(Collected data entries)
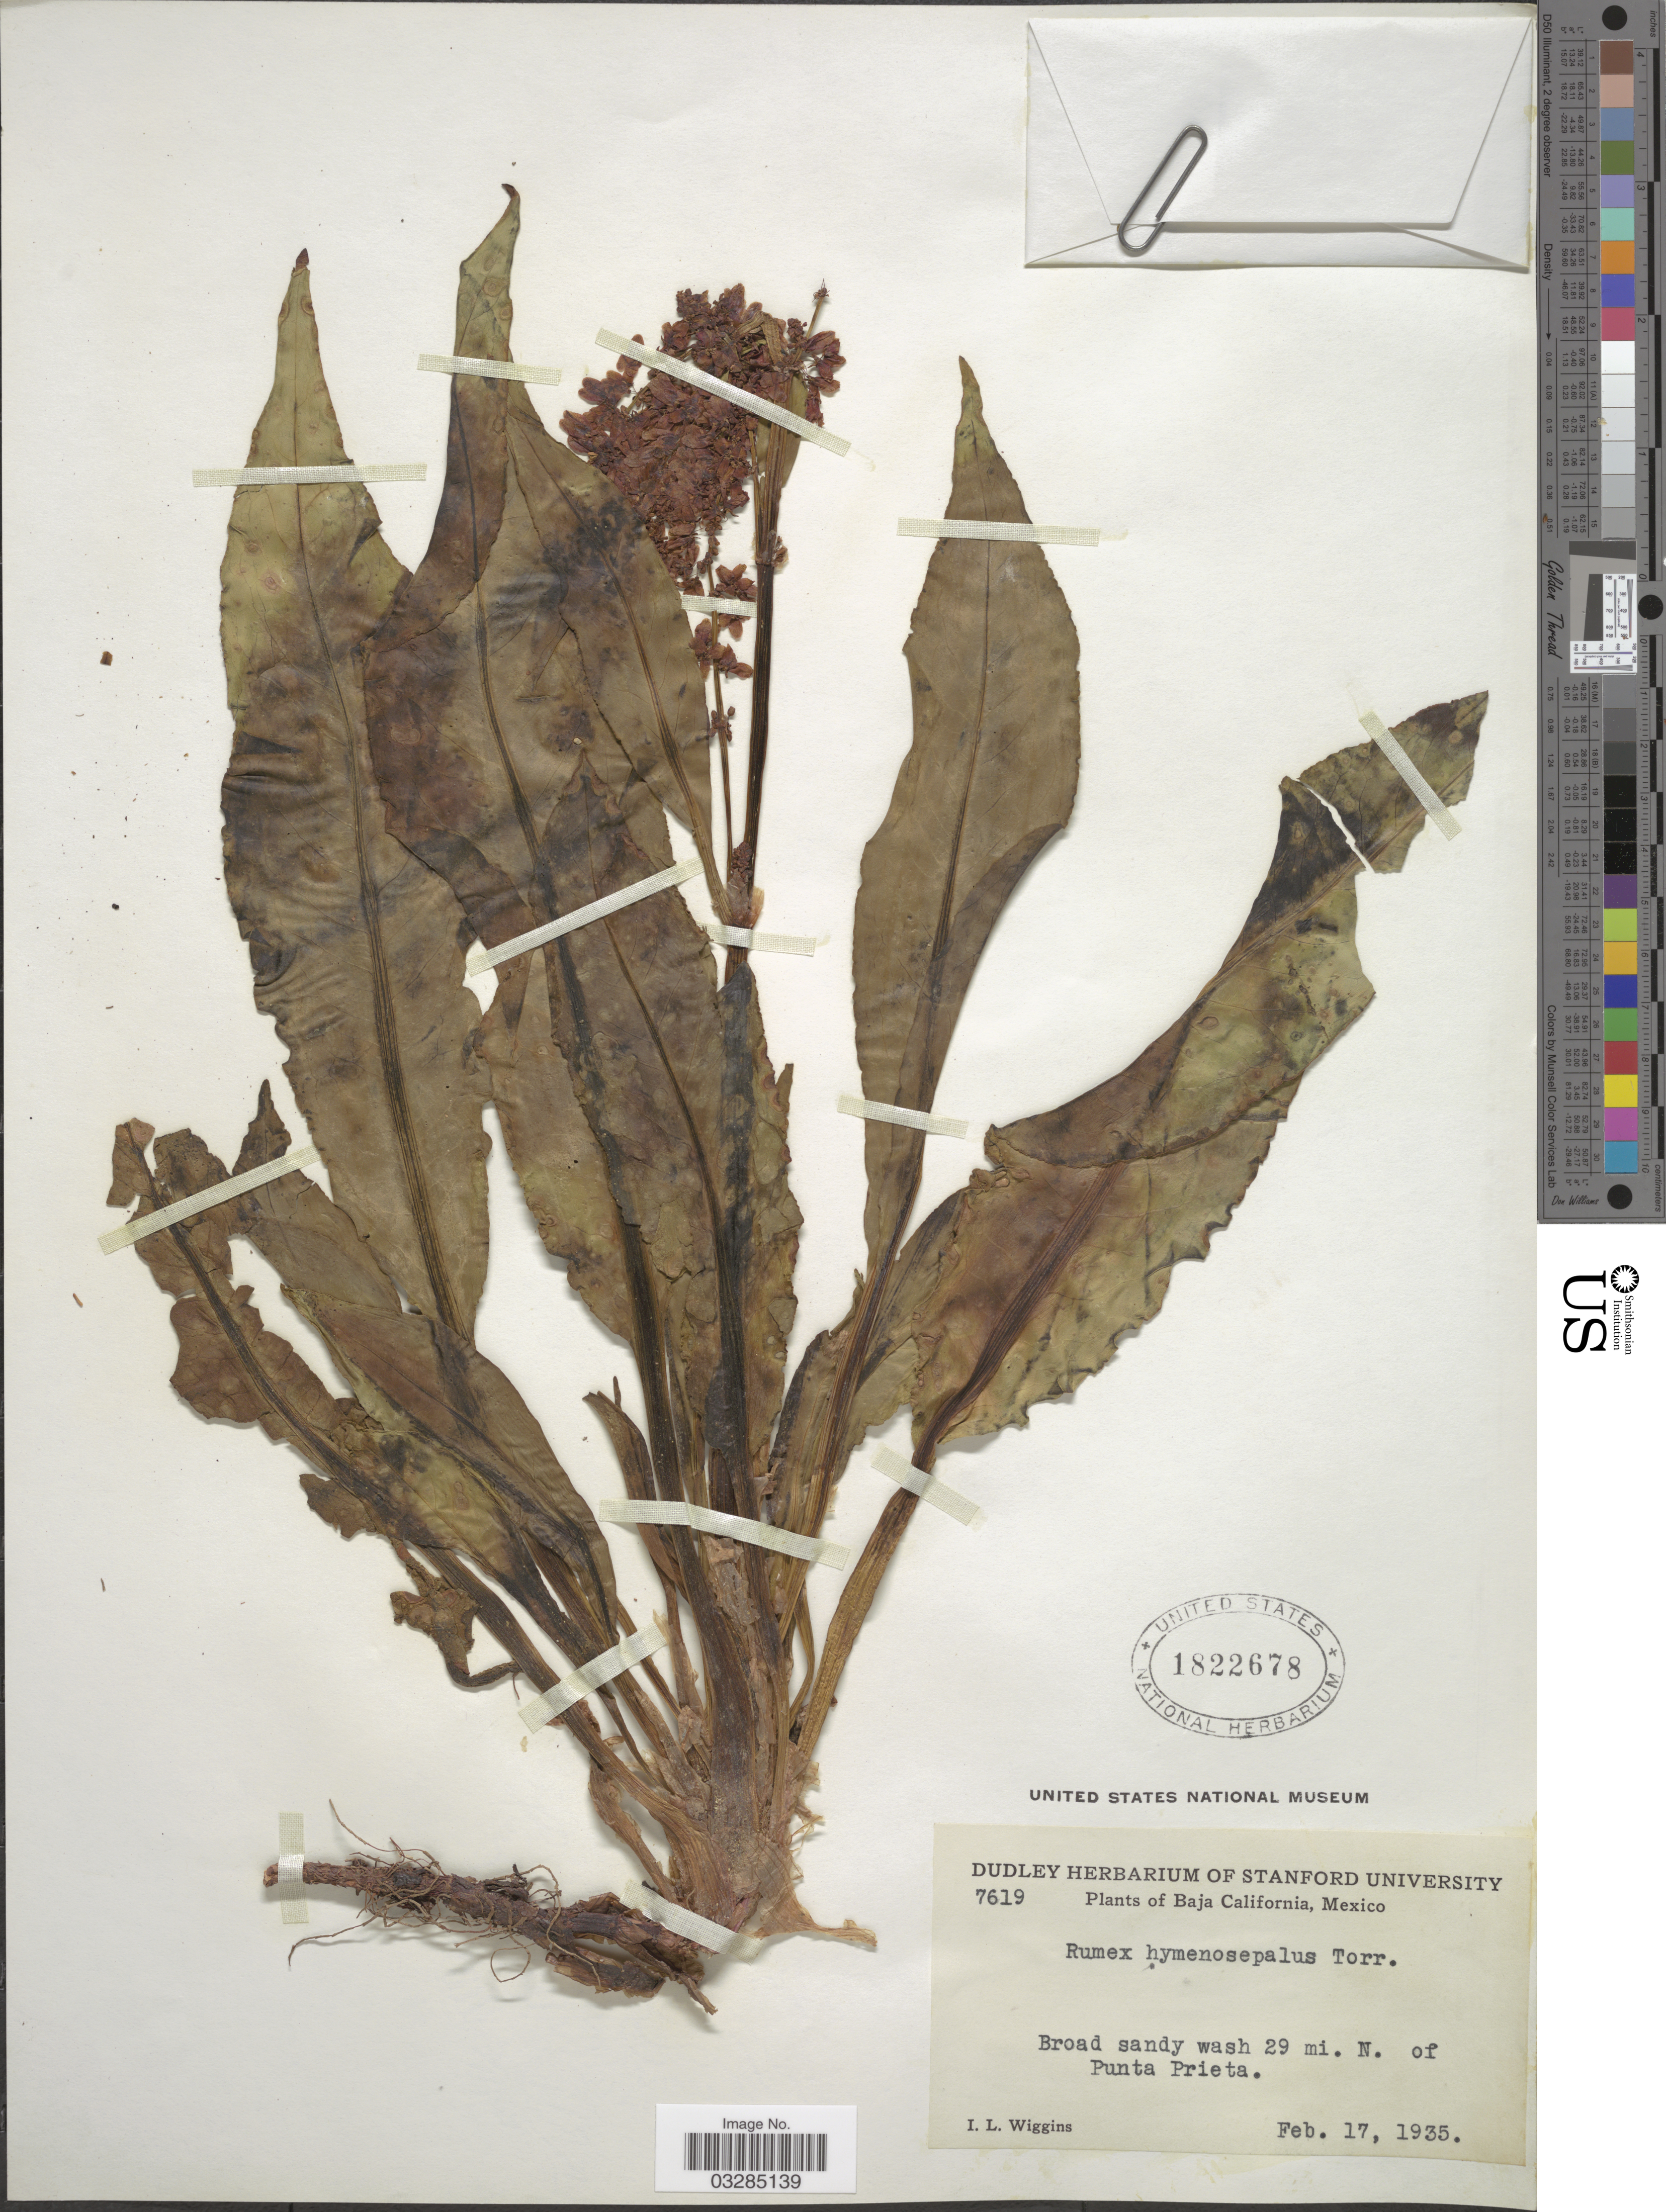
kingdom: Plantae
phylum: Tracheophyta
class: Magnoliopsida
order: Caryophyllales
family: Polygonaceae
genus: Rumex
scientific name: Rumex hymenosepalus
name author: Torr.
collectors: I. L. Wiggins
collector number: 7619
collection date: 1935-02-17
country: Mexico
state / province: Baja California Norte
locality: Broad sandy wash 29 mi. N. of Punta Prieta.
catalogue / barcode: US 1822678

(Stated task):
Copy out, unchanged, the part of the items that opens with the line containing "country: Mexico" and continues through the end of the items.

(Answer to the exercise):
country: Mexico
state / province: Baja California Norte
locality: Broad sandy wash 29 mi. N. of Punta Prieta.
catalogue / barcode: US 1822678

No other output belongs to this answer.